Morphological changes during postnatal growth and reproduction in the brown long-eared bat Plecotus auritus: implications for wing loading and predicted flight performance

Abstract

Patterns of postnatal growth, and changes in mass and wing loading during reproduction were studied in captive free-flying brown long-eared bats (Plecotus auritus, Linnaeus, 1758). The bats were fed on noctuid moths occasionally supplemented with mealworms. Growth in body mass was best described by the von Bertalanffy model (n = 5 individuals), while growth in forearm length, wingspan and wing area, were best described by the logistic equation (n = 5 individuals). Because the wings developed more rapidly than body mass, wing loading decreased from high levels following birth to a minimum at around 30 days of age. Predicted mechanical power requirements for flight (minimum power Pmp and maximum range power Pmr) and the corresponding flight speeds (Vmp and Vmr) as well as the minimum theoretical radius of a banked turn (rmin) also reached minima at this time. At 30 days of age juveniles could fly with lower predicted power requirements and were more manoeuvrable (could fly more slowly at minimum power and make tighter turns) than adults. These minima corresponded to the time when juveniles first left the roost box to fly. Reproductive females (n = 6) displayed a near two-fold increase in body mass and wing loading over 50 days prior to birth.

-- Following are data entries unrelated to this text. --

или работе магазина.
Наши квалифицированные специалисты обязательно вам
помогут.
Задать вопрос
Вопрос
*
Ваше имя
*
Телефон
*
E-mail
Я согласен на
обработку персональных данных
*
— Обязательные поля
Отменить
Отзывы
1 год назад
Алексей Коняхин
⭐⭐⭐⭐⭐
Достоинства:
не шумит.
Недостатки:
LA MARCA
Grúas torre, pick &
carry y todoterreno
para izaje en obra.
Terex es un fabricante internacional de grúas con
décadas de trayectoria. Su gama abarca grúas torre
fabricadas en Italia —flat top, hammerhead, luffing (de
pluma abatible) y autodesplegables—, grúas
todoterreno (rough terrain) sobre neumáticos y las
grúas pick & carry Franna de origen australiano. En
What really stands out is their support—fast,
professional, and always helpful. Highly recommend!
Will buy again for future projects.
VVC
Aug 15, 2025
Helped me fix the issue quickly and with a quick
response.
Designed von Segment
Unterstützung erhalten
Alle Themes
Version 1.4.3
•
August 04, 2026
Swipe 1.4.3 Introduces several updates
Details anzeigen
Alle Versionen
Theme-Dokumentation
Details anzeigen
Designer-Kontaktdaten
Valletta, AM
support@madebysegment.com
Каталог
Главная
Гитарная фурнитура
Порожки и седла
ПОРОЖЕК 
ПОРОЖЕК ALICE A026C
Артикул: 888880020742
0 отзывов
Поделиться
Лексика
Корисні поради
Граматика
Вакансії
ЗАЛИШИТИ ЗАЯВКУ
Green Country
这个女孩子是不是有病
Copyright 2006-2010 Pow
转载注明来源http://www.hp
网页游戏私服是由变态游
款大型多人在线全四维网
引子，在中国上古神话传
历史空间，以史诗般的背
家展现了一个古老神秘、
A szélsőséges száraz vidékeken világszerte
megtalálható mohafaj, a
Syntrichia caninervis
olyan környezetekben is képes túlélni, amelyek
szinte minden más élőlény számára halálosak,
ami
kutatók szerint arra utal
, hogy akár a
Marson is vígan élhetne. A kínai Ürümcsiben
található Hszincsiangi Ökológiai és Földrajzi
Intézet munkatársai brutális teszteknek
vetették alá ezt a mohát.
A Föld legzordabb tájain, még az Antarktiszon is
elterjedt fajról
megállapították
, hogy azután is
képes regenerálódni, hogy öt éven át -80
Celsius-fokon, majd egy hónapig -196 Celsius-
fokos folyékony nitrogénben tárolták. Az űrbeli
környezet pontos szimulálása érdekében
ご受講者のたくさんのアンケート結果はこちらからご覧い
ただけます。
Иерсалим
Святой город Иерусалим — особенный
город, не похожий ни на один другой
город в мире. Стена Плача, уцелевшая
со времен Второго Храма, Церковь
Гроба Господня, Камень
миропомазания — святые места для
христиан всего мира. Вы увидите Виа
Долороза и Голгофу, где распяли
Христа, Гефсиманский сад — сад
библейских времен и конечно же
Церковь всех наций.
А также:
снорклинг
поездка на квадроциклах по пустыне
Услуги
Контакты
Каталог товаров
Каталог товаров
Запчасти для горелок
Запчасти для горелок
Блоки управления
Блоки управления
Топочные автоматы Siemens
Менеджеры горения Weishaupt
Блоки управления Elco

This resulted in a three-fold increase in the predicted mechanical power requirements for flight (Pmp and Pmr), and a decrease in predicted flight manoeuvrability. Non-reproductive individuals (n = 22) had a similar pattern but increased in body mass and wing loading to a lesser extent. Over days 1 to 40 postpartum, both mass and wing loading declined in lactating females, but continued to increase in the non-reproductive bats.